Fall NEARC 2024

As communities and states modernize their electrical grids to overcome power outages due to energy sources or extreme weather events, emphasis should be placed on equity and resilience. In collaboration with the Vermont Electric Power Company and the University of Vermont College of Engineering and Mathematical Sciences, the Spatial Analysis Lab is supporting the mission of energy resiliency and equity focused on rural Vermont. This project is in collaboration with multiple utility distributions across the state. The wider-project's intent is to support resilience and equity of Vermont’s electrical grid by using geospatial data to fill pressing informational gaps by developing models that utility providers can use to improve energy resiliency in the face of climate change and increasing extreme weather. Specifically, the lab is mapping utility electrical infrastructure information from 2023 statewide Q1 LiDAR data. This presentation will cover the series of techniques used to classify the LiDAR point clouds and custom surface model development. Techniques included such as ERSI's pretrained GEOAI models and active learning to further train LiDAR classification models. With this research, the lab will provide utilities with highly accurate vector data that can be used for utility maintenance and preparedness. This project is funded by the Leahy Institute for Rural Partnerships.

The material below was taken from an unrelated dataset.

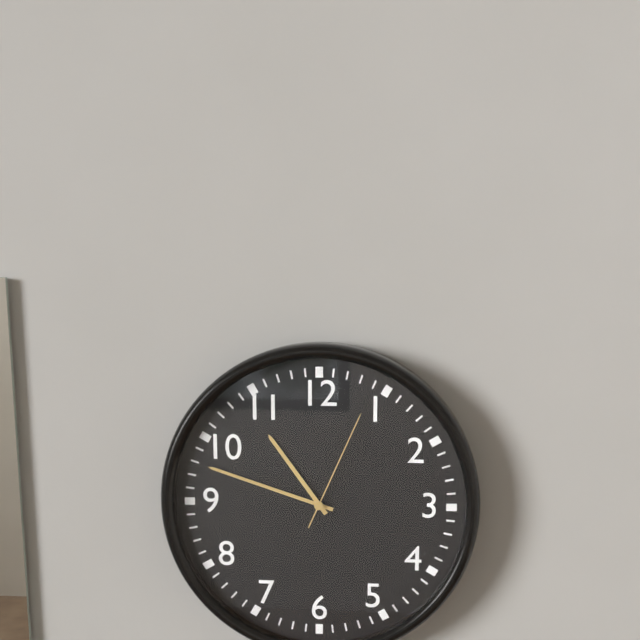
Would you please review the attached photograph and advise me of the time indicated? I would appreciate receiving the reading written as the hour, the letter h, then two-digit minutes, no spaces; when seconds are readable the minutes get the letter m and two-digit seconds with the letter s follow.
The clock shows 10h48m04s
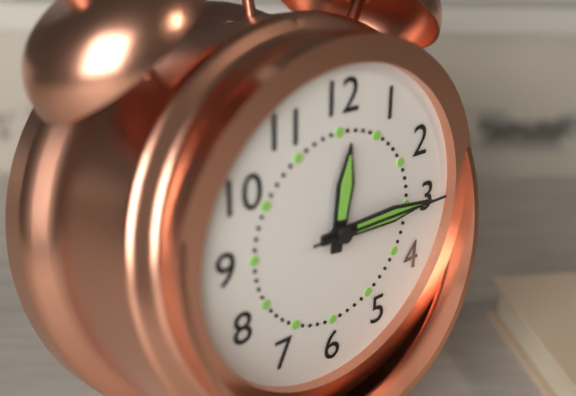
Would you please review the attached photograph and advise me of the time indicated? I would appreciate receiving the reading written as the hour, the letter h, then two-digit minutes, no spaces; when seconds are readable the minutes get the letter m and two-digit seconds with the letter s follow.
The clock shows 12h15m15s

Each fall, Western Arctic caribou migrate across frozen Northern Alaskan rivers to reach wintering grounds. Regional climate changes have altered ice and vegetation phenology dynamics throughout caribou habitats, preventing caribou from crossing rivers and successfully calving. Caribou cannot cross partially frozen rivers and require healthy vegetation in the spring to calve. The Massachusetts NASA DEVELOP Team partnered with the National Park Service in Alaska to analyze changes in river ice formation and terrestrial vegetation. Landsat 8 and 9 Operational Land Imagery, Terra and Aqua Moderate Resolution Imaging Spectroradiometer (MODIS), Sentinel 1-Synthetic Aperture Radar (SAR) C-band, and Sentinel 2A/B Multispectral Instrument imagery were used to assess ecological conditions relevant to caribou survival. The timing and duration of ice formation was assessed using the Normalized Difference Infrared Index (NDII), Relative Difference River Ice (RDRI), and Vertical-Vertical/Vertical-Horizontal (VV/VH) backscatter values based on the spectral and surface characteristics of rivers. Similarly, phenology cycles were quantified using the Nadir Bidirectional Reflectance Distribution Function Adjusted Reflectance (NBAR) for Normalized Difference Vegetation Index (NDVI) time-series data. The team produced annual freezing timelines, time series plots and maps, and composite imagery at various caribou locations to analyze annual changes. This research compared various optical and radar remote sensing methods in detecting high ice extent and high-quality vegetation over remote Alaska regions where in situ measurements are often infeasible. These study results can help evaluate spatiotemporal migratory shifts and contextualize recent shifting population dynamics.

Current, accurate land cover information is a common foundational data set that can be used to address a wide range of management issues, from flooding risk and natural infrastructure to policy evaluation and land use planning. Knowing what exists on the ground (and how it has changed through time) gives planners more information, and the better that data, the better our understanding.

For more than two decades, NOAA’s Office for Coastal Management has been producing consistent, accurate land cover and change information for the coastal U.S through its Coastal Change Analysis Program (C-CAP), with the goal of continually updating these maps every 5 years. In recent years, NOAA has been working to establish an operational higher resolution land cover product line, allowing for local and site-specific applications. This work has been possible because of the wealth of available imagery and lidar data, improved software and hardware capabilities, and artificial intelligence classification techniques.

This presentation will review the products that have been released for most coastal areas, nationally, plans for additional data and updates, as well as focus on our most recent products (just released) for the state of Maine. We will speak to the methods, accuracy, and potential applications of that data, as well as the partnership NOAA had with the state to fund this mapping.